**PASSAGE PROVIDED**:

--------------------

The democracies were focusing on building the first atomic-powered submarine, as Russia was also known to be competing to develop the technology. Such a submarine could stay underwater for days while traveling at close to 30 mph. One sub would be able to destroy a whole fleet.

Stewart Alsop tells of a research program having been started by former Secretary of Defense James Forrestal to produce a satellite which would travel at around 17,000 mph, making 16 revolutions of the earth per day, while assisting in predicting weather, mapping, and photographing territories of countries not readily accessible by ground or conventional aircraft to spot major defense installations. Flying at an altitude of 300 miles, the satellites would burn up in a couple of years, but at 400 miles, though a more difficult orbit to attain, would last indefinitely.

The satellite would be launched into outer space by a multi-stage rocket, probably of three stages, and chemically fueled, with the middle stage being about the size of the German V-1, the first stage far larger, and the third stage, bearing the satellite, far smaller.

The President was facing a decision to go forward with this project, which had a projected cost of only 250 million dollars, about one percent of that currently being expended on defense.

He predicts that the President would order the satellite into production, if not for any other reason, because the Russians would eventually. He sympathizes with the President's belief, however, that the scientists, since the hydrogen bomb development was begun, were going entirely too far. For he finds something odd about a heavenly body made by man orbiting the earth for the purpose of increasing his war-making efficiency.

Marquis Childs discusses the low availability in the West of manganese, necessary for steel production, for the fact that Russia had the world's largest supply, formerly exported to the U.S. until the previous two years when it had dried to a trickle. An alternative source at Deming, New Mexico, had been known for some time, but to mine it would be unduly expensive without Government assurances, as the amount available to be mined was relatively small.

--------------------

**DATASET**:
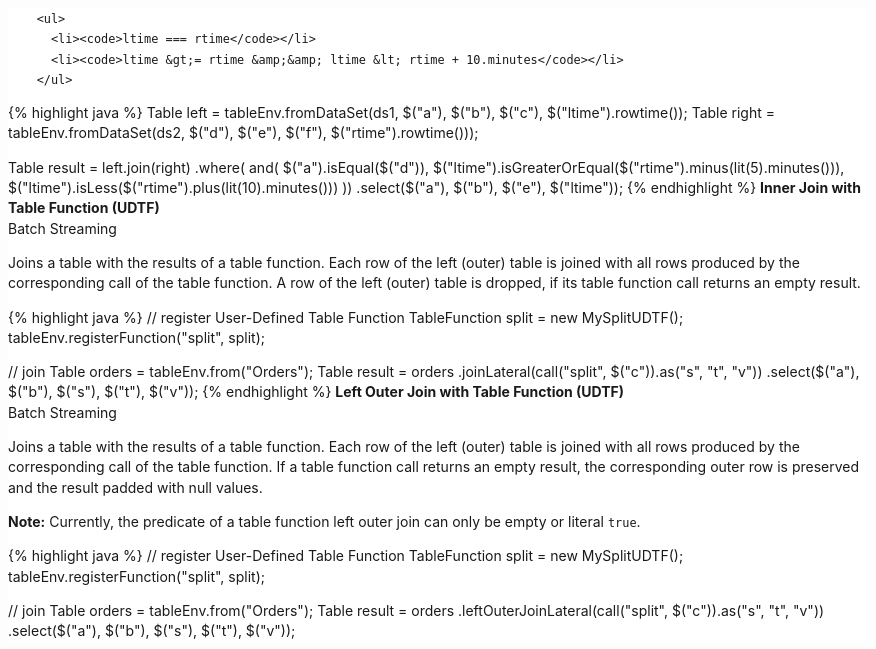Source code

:         <ul>
          <li><code>ltime === rtime</code></li>
          <li><code>ltime &gt;= rtime &amp;&amp; ltime &lt; rtime + 10.minutes</code></li>
        </ul>

{% highlight java %}
Table left = tableEnv.fromDataSet(ds1, $("a"), $("b"), $("c"), $("ltime").rowtime());
Table right = tableEnv.fromDataSet(ds2, $("d"), $("e"), $("f"), $("rtime").rowtime()));

Table result = left.join(right)
  .where(
    and(
        $("a").isEqual($("d")),
        $("ltime").isGreaterOrEqual($("rtime").minus(lit(5).minutes())),
        $("ltime").isLess($("rtime").plus(lit(10).minutes()))
    ))
  .select($("a"), $("b"), $("e"), $("ltime"));
{% endhighlight %}
      </td>
    </tr>
    <tr>
    	<td>
        <strong>Inner Join with Table Function (UDTF)</strong><br>
        <span class="label label-primary">Batch</span> <span class="label label-primary">Streaming</span>
      </td>
    	<td>
        <p>Joins a table with the results of a table function. Each row of the left (outer) table is joined with all rows produced by the corresponding call of the table function. A row of the left (outer) table is dropped, if its table function call returns an empty result.
        </p>
{% highlight java %}
// register User-Defined Table Function
TableFunction<String> split = new MySplitUDTF();
tableEnv.registerFunction("split", split);

// join
Table orders = tableEnv.from("Orders");
Table result = orders
    .joinLateral(call("split", $("c")).as("s", "t", "v"))
    .select($("a"), $("b"), $("s"), $("t"), $("v"));
{% endhighlight %}
      </td>
    </tr>
    <tr>
    	<td>
        <strong>Left Outer Join with Table Function (UDTF)</strong><br>
        <span class="label label-primary">Batch</span> <span class="label label-primary">Streaming</span>
      </td>
      <td>
        <p>Joins a table with the results of a table function. Each row of the left (outer) table is joined with all rows produced by the corresponding call of the table function. If a table function call returns an empty result, the corresponding outer row is preserved and the result padded with null values.</p>
        <p><b>Note:</b> Currently, the predicate of a table function left outer join can only be empty or literal <code>true</code>.</p>
{% highlight java %}
// register User-Defined Table Function
TableFunction<String> split = new MySplitUDTF();
tableEnv.registerFunction("split", split);

// join
Table orders = tableEnv.from("Orders");
Table result = orders
    .leftOuterJoinLateral(call("split", $("c")).as("s", "t", "v"))
    .select($("a"), $("b"), $("s"), $("t"), $("v"));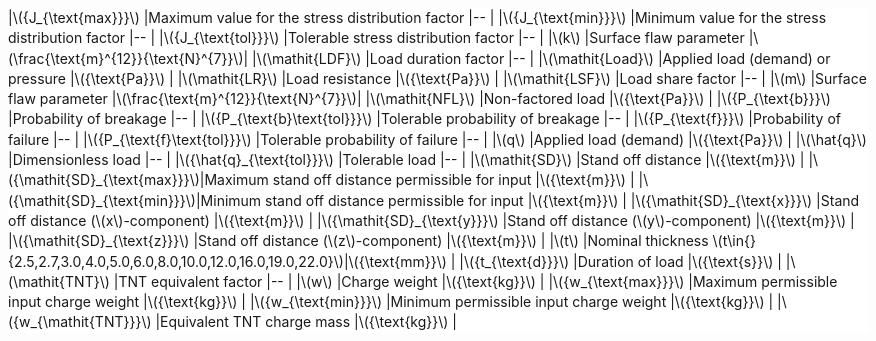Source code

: |\\({J\_{\text{max}}}\\)          |Maximum value for the stress distribution factor                                      |--                                      |
|\\({J\_{\text{min}}}\\)          |Minimum value for the stress distribution factor                                      |--                                      |
|\\({J\_{\text{tol}}}\\)          |Tolerable stress distribution factor                                                  |--                                      |
|\\(k\\)                          |Surface flaw parameter                                                                |\\(\frac{\text{m}^{12}}{\text{N}^{7}}\\)|
|\\(\mathit{LDF}\\)               |Load duration factor                                                                  |--                                      |
|\\(\mathit{Load}\\)              |Applied load (demand) or pressure                                                     |\\({\text{Pa}}\\)                       |
|\\(\mathit{LR}\\)                |Load resistance                                                                       |\\({\text{Pa}}\\)                       |
|\\(\mathit{LSF}\\)               |Load share factor                                                                     |--                                      |
|\\(m\\)                          |Surface flaw parameter                                                                |\\(\frac{\text{m}^{12}}{\text{N}^{7}}\\)|
|\\(\mathit{NFL}\\)               |Non-factored load                                                                     |\\({\text{Pa}}\\)                       |
|\\({P\_{\text{b}}}\\)            |Probability of breakage                                                               |--                                      |
|\\({P\_{\text{b}\text{tol}}}\\)  |Tolerable probability of breakage                                                     |--                                      |
|\\({P\_{\text{f}}}\\)            |Probability of failure                                                                |--                                      |
|\\({P\_{\text{f}\text{tol}}}\\)  |Tolerable probability of failure                                                      |--                                      |
|\\(q\\)                          |Applied load (demand)                                                                 |\\({\text{Pa}}\\)                       |
|\\(\hat{q}\\)                    |Dimensionless load                                                                    |--                                      |
|\\({\hat{q}\_{\text{tol}}}\\)    |Tolerable load                                                                        |--                                      |
|\\(\mathit{SD}\\)                |Stand off distance                                                                    |\\({\text{m}}\\)                        |
|\\({\mathit{SD}\_{\text{max}}}\\)|Maximum stand off distance permissible for input                                      |\\({\text{m}}\\)                        |
|\\({\mathit{SD}\_{\text{min}}}\\)|Minimum stand off distance permissible for input                                      |\\({\text{m}}\\)                        |
|\\({\mathit{SD}\_{\text{x}}}\\)  |Stand off distance (\\(x\\)-component)                                                |\\({\text{m}}\\)                        |
|\\({\mathit{SD}\_{\text{y}}}\\)  |Stand off distance (\\(y\\)-component)                                                |\\({\text{m}}\\)                        |
|\\({\mathit{SD}\_{\text{z}}}\\)  |Stand off distance (\\(z\\)-component)                                                |\\({\text{m}}\\)                        |
|\\(t\\)                          |Nominal thickness \\(t\in{}\{2.5,2.7,3.0,4.0,5.0,6.0,8.0,10.0,12.0,16.0,19.0,22.0\}\\)|\\({\text{mm}}\\)                       |
|\\({t\_{\text{d}}}\\)            |Duration of load                                                                      |\\({\text{s}}\\)                        |
|\\(\mathit{TNT}\\)               |TNT equivalent factor                                                                 |--                                      |
|\\(w\\)                          |Charge weight                                                                         |\\({\text{kg}}\\)                       |
|\\({w\_{\text{max}}}\\)          |Maximum permissible input charge weight                                               |\\({\text{kg}}\\)                       |
|\\({w\_{\text{min}}}\\)          |Minimum permissible input charge weight                                               |\\({\text{kg}}\\)                       |
|\\({w\_{\mathit{TNT}}}\\)        |Equivalent TNT charge mass                                                            |\\({\text{kg}}\\)                       |
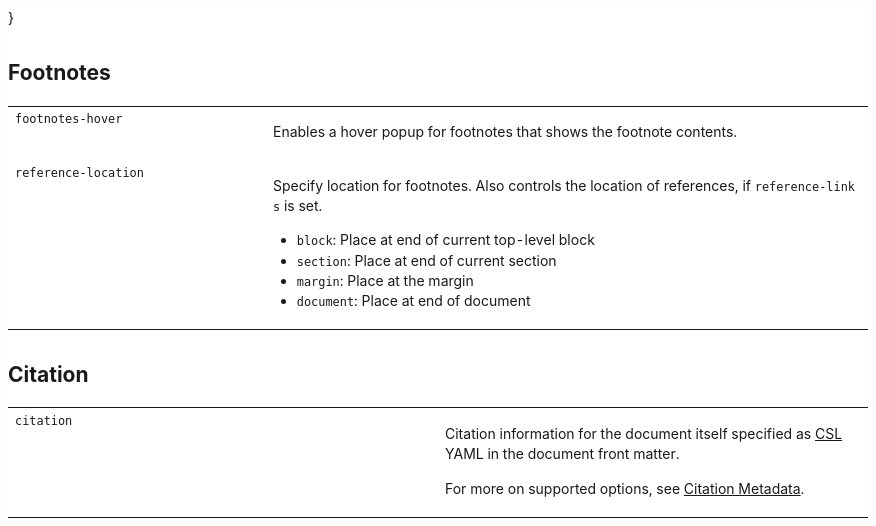 <span id="cb1-8"><a href="#cb1-8" aria-hidden="true" tabindex="-1"></a><span class="fu">}</span></span></code></pre></div>
</div></td>
</tr>
</tbody>
</table>

## Footnotes

<table class="table">
<colgroup>
<col style="width: 30%" />
<col style="width: 70%" />
</colgroup>
<tbody>
<tr class="odd odd">
<td style="text-align: left;"><code>footnotes-hover</code></td>
<td style="text-align: left;"><p>Enables a hover popup for footnotes
that shows the footnote contents.</p></td>
</tr>
<tr class="even even">
<td style="text-align: left;"><code>reference-location</code></td>
<td style="text-align: left;"><p>Specify location for footnotes. Also
controls the location of references, if <code>reference-links</code> is
set.</p>
<ul>
<li><code>block</code>: Place at end of current top-level block</li>
<li><code>section</code>: Place at end of current section</li>
<li><code>margin</code>: Place at the margin</li>
<li><code>document</code>: Place at end of document</li>
</ul></td>
</tr>
</tbody>
</table>

## Citation

<table class="table">
<colgroup>
<col style="width: 50%" />
<col style="width: 50%" />
</colgroup>
<tbody>
<tr class="odd odd">
<td style="text-align: left;"><code>citation</code></td>
<td style="text-align: left;"><p>Citation information for the document
itself specified as <a
href="https://docs.citationstyles.org/en/stable/specification.html">CSL</a>
YAML in the document front matter.</p>
<p>For more on supported options, see <a
href="https://quarto.org/docs/reference/metadata/citation.html">Citation
Metadata</a>.</p></td>
</tr>
</tbody>
</table>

--------------------

**WORK INSTRUCTION 1**:
Translate this sentence from the passage on submarines and satellites into Spanish: "Such a submarine could stay underwater for days while traveling at close to 30 mph."
**WORK INSTRUCTION 2**:
Please list every person the passage on submarines and satellites names.
**WORK INSTRUCTION 3**:
Write what comes next in the passage on submarines and satellites, picking up after its final sentence.

**EXPECTED ANSWER 1**:
Un submarino así podría permanecer bajo el agua durante días mientras se desplazaba a casi 30 millas por hora.

**EXPECTED ANSWER 2**:
Stewart Alsop, James Forrestal, Marquis Childs

**EXPECTED ANSWER 3**:
After much hemming and hawing, Senator Clinton Anderson of New Mexico and Secretary of Interior Oscar Chapman had gotten behind the project, urged it to the Munitions Board, and it was likely therefore that the 100,000 tons of available manganese ore would be mined from the Southwest.

A letter writer objects to the mockish attitude displayed by some Americans toward General MacArthur. He hopes and trusts that he would not stop in pushing the North Koreans behind the 38th parallel and would keep on pushing afterward. He finds that such people were falling for Communist propaganda.

A letter writer from Pinehurst praises the jury for having earlier in the year convicted Alger Hiss, after his retrial for perjury before the Grand Jury in 1948. He thinks Whittaker Chambers's conversion to Quakerism had enabled him to endure the "ordeal" of taking the stand to testify against Mr. Hiss. He wonders whether Mr. Hiss would serve his country, as had Mr. Chambers, by telling all he knew regarding Communism. He also thinks that Secretary Acheson ought be replaced for his abiding friendship with Mr. Hiss. He hopes that Mr. Hiss would disclose who among FDR's advisers had recommended that he attend Yalta as an aide and adviser. He thinks it would be better to come clean than go down in history as a traitor. He also finds it interesting that the Roosevelts, including FDR and son Elliott, had referred to Stalin as "Uncle Joe".

You must have taken a crash course at UNB-Pinehurst, the branch in that town of the University of Nixon Brainwashington.